Dans une lettre ouverte publiée à l’occasion de la finale de dimanche, Alain Berset a également appelé à l’établissement d’un nouveau cadre d’intégrité avant le tournoi de 2030, qui se déroulera principalement en Europe, et a averti que Fifa était en proie à une crise impliquant l’argent et le pouvoir.
Critiques sur la gestion de Fifa
Berset a mentionné le scandale lié à la décision de Fifa de lever la suspension de l’attaquant américain Folarin Balogun, tout en faisant allusion aux commentaires du sénateur paraguayen Celeste Amarilla sur Kylian Mbappé et de l’ancien premier ministre espagnol Mariano Rajoy concernant l’équipe de France.
« La Coupe du Monde Fifa 2026 a suscité de nombreuses questions », a écrit Berset. « Une sanction suspendue sous pression, en quelques jours, sans raisons fournies. L’autorité des arbitres remise en question. Des abus racistes envers des joueurs, émanant même d’élus. Des paris sur chaque passe, chaque carton, chaque corner. La fête se terminera ce soir. Les questions, elles, demeureront. »
Accord entre Fifa et le Conseil de l’Europe
C’est une intervention significative, d’autant plus que Fifa et le Conseil de l’Europe ont signé un protocole d’accord en 2018, qui est toujours en vigueur. Cet accord a été établi pour renforcer leur collaboration sur divers sujets, notamment « les droits de l’homme, l’intégrité et la bonne gouvernance dans le sport ». La critique ouverte d’un partenaire par un autre est extrêmement rare.
Berset a ciblé l’accord de Fifa avec ADI Predictstreet, devenu le partenaire officiel de marché de prédiction de la Coupe du Monde en avril. « Les paris sont passés du résultat d’un match à des moments qu’un seul joueur peut produire sans modifier le score », a-t-il déclaré. « Un pari se gagne en faisant perdre les autres. C’est une porte ouverte à la fraude. Et cette Coupe du Monde a élargi cette ouverture. »
Appel à un dialogue sur l’intégrité du sport
En référence à la levée de l’interdiction de Balogun par Fifa, intervenue après un appel téléphonique de son homologue américain, Donald Trump, à son président, Gianni Infantino, Berset a déclaré.
« Lorsque les règles se plient sous la pression, chaque résultat est sujet à doute. »

Infantino a affirmé que la décision de lever l’interdiction de Balogun avait été prise de manière indépendante par le comité disciplinaire de Fifa « sur la base des règlements applicables et des faits spécifiques ».
Berset, qui est Suisse, a proposé un « dialogue de travail qui commence ce soir » pour entamer « le travail urgent de renforcement de l’intégrité du sport » avant les futures Coupes du Monde.
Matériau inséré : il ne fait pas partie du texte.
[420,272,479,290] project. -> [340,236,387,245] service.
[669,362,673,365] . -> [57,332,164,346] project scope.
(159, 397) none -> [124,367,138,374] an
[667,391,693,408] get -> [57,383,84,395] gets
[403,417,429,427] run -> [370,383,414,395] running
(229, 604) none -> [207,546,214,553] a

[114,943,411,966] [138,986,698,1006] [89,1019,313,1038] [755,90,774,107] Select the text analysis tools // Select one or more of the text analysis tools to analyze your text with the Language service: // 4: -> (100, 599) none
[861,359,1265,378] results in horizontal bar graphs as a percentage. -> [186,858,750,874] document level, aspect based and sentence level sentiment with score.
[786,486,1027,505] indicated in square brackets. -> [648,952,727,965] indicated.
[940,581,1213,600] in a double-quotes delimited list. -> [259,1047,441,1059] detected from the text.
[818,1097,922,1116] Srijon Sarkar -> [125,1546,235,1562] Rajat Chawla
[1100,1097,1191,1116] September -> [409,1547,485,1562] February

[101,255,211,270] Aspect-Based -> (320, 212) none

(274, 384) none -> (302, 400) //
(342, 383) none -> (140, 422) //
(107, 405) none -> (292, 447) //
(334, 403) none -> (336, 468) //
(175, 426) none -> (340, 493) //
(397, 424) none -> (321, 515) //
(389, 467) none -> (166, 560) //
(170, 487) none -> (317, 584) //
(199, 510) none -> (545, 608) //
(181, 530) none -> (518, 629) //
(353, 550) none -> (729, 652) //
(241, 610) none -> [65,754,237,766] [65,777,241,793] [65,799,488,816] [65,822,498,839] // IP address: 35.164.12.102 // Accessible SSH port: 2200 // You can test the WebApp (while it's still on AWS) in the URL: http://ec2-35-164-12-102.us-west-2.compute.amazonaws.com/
Il a fait référence aux travaux du Conseil de l’Europe – l’organisation intergouvernementale des droits de l’homme du continent – pour créer un traité contraignant visant à assurer la sécurité des fans, trois mois après la catastrophe du Stade Heysel en 1985, ainsi qu’à d’autres législations mises en place pour lutter contre le dopage en athlétisme et la manipulation de matchs.
Réactions et soutien à Infantino
Cette lettre intervient une semaine et demie après que 72 membres du parlement européen ont écrit aux 27 associations de football basées dans l’UE, demandant une enquête sur l’implication d’Infantino dans l’affaire Balogun. Elle a souligné des violations présumées de la neutralité politique et a suggéré que Fifa avait enfreint son propre code d’éthique.
Il semble peu probable que l’UEFA, l’organe dirigeant du football européen, prenne officiellement des mesures supplémentaires. En juin, 50 membres du parlement européen ont écrit à Infantino et au conseil de Fifa pour demander une enquête sur l’attribution du prix de la paix de Fifa à Trump.
Fifa a été contactée pour un commentaire.
Au cours de la semaine dernière, il a été révélé que plus de 200 associations membres de Fifa avaient officiellement soutenu la tentative d’Infantino de se faire réélire pour un quatrième mandat en mars.